* INPUT MATERIAL:
---+---
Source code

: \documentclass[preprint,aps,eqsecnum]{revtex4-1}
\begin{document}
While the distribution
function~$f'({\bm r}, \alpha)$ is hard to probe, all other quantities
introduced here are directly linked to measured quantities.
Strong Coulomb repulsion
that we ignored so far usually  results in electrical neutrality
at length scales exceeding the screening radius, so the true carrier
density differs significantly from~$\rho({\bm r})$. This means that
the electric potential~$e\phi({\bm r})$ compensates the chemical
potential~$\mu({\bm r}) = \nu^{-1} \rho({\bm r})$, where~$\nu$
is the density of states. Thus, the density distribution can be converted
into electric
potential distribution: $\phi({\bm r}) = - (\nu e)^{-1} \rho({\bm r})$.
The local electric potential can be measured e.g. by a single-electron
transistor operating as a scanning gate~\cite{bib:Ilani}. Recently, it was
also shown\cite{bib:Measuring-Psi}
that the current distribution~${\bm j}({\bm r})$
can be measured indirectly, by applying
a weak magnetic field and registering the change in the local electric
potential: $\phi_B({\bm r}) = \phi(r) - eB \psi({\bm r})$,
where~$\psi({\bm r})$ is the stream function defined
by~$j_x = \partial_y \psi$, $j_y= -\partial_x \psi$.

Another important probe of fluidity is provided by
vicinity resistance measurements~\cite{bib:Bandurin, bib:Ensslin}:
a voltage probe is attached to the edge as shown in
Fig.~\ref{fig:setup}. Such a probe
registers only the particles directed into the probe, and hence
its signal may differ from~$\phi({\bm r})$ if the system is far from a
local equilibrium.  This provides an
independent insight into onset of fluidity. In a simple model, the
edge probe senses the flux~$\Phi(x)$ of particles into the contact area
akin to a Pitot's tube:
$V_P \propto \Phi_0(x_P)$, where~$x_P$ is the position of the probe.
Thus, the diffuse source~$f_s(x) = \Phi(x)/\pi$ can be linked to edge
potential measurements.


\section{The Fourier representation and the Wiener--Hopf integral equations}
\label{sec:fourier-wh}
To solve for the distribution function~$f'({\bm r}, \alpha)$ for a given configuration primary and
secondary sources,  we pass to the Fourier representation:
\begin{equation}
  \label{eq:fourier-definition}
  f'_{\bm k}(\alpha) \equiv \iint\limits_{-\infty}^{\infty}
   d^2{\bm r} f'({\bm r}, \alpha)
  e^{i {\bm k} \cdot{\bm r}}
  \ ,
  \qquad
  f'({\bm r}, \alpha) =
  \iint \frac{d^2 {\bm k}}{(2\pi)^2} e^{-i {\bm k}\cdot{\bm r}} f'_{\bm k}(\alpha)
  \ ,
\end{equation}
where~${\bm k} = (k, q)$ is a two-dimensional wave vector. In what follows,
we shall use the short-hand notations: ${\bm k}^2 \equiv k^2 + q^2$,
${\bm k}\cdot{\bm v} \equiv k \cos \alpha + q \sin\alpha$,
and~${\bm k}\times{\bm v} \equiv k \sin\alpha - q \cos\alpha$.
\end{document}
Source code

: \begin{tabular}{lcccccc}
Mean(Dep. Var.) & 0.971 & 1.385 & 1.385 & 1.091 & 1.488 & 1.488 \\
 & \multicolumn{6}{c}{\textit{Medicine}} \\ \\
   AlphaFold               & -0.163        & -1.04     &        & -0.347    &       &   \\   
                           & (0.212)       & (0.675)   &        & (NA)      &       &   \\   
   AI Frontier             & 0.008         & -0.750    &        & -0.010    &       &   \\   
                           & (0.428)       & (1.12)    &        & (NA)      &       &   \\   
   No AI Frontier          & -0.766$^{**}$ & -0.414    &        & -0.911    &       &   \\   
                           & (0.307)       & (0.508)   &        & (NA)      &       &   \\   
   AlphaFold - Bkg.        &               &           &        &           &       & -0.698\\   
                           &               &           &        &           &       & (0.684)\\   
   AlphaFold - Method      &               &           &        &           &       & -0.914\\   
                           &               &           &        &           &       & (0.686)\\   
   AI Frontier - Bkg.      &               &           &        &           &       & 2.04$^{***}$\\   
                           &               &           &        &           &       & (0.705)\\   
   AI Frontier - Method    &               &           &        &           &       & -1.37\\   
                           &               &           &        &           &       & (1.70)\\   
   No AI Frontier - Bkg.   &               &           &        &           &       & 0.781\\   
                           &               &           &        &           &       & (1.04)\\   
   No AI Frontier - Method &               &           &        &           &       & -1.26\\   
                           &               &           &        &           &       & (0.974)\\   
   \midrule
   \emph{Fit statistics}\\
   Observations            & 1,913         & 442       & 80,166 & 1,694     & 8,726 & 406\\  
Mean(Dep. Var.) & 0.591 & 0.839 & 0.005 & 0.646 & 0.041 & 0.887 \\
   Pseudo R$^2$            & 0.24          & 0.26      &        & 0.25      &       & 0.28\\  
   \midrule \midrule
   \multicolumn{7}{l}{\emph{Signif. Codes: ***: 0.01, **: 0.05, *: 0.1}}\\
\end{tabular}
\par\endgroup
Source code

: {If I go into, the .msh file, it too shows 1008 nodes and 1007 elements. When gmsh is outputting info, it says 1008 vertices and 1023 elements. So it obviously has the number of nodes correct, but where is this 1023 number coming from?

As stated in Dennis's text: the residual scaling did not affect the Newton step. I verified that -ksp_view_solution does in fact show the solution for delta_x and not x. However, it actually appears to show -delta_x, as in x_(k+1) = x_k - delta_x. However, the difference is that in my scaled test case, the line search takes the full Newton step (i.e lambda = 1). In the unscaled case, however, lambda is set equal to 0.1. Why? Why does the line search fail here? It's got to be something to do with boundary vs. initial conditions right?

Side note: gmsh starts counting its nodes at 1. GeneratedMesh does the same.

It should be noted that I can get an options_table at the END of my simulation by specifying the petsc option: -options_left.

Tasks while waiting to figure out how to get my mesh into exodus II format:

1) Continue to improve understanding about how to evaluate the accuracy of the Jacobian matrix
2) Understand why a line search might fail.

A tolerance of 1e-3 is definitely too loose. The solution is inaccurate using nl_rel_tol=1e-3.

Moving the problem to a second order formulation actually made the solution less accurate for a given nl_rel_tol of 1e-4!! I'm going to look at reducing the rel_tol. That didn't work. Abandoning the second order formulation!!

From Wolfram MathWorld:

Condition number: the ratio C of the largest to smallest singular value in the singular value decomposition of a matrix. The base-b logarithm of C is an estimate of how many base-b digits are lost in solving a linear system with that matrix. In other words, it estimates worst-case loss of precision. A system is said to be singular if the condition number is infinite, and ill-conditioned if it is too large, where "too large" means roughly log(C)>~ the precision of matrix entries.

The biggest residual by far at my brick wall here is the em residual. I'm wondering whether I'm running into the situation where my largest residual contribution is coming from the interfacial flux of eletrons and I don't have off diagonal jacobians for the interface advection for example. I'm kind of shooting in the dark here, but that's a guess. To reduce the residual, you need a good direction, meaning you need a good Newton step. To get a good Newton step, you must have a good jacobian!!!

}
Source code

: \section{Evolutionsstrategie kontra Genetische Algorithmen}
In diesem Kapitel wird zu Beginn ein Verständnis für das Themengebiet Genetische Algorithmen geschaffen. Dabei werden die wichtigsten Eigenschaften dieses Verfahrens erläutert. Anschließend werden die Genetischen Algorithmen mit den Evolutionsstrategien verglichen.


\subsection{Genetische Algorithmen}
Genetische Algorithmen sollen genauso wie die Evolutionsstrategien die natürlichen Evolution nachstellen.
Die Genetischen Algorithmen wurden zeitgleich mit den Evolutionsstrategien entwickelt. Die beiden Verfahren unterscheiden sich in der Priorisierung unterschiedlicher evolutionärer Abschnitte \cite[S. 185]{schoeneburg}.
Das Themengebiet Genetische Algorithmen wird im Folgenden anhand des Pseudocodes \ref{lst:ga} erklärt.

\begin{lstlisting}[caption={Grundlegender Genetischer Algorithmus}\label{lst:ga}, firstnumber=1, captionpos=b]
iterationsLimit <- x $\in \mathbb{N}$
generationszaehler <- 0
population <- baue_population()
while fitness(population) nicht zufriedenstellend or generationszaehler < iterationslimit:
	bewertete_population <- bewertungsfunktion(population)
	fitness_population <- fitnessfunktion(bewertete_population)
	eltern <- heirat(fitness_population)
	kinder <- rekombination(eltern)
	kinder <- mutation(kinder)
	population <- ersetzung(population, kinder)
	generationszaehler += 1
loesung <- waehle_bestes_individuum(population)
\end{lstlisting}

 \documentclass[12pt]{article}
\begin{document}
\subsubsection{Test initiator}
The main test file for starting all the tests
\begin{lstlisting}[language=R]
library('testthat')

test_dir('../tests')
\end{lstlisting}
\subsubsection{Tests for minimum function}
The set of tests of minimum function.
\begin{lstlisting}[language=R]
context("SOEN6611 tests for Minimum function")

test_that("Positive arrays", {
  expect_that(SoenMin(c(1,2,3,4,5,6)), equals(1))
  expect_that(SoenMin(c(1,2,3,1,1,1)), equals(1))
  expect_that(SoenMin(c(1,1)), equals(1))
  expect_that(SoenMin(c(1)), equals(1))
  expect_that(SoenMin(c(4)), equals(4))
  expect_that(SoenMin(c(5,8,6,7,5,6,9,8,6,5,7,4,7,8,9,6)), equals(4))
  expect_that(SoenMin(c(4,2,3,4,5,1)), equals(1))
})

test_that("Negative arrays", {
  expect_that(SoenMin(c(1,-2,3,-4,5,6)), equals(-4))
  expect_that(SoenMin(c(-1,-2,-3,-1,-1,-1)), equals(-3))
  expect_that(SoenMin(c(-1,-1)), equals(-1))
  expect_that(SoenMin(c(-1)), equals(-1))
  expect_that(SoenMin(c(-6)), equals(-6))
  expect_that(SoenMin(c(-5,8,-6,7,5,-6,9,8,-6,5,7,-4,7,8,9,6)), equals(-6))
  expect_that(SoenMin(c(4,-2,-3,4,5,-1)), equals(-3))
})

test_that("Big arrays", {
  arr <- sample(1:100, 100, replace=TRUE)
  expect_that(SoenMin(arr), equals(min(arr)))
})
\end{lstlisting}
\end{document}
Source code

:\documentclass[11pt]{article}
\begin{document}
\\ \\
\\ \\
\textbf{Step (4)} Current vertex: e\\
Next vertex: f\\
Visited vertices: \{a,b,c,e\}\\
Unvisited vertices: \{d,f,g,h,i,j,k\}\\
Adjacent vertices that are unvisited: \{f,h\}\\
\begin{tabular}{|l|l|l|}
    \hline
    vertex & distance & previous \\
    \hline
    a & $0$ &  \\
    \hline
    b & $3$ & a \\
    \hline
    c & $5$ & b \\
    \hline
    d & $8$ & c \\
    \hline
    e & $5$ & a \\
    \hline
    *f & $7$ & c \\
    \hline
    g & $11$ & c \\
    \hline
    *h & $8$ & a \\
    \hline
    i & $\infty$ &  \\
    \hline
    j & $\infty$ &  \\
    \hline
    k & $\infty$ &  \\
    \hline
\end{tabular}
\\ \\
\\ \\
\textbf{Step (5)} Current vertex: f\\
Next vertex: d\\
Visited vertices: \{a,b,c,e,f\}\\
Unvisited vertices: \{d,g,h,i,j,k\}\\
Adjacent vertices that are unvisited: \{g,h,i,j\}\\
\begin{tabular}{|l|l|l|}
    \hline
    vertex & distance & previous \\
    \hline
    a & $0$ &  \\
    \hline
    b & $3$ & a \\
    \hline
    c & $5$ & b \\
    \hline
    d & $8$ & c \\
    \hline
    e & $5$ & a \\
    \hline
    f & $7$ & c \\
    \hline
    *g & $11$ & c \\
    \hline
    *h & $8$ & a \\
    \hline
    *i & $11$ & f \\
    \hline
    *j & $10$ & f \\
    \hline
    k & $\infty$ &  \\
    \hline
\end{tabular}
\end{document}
---+---
* WHAT IS NEEDED: How many lines of the data contain the word "emph"? Answer with the number alone.

* RESULT OF THE TASK: 2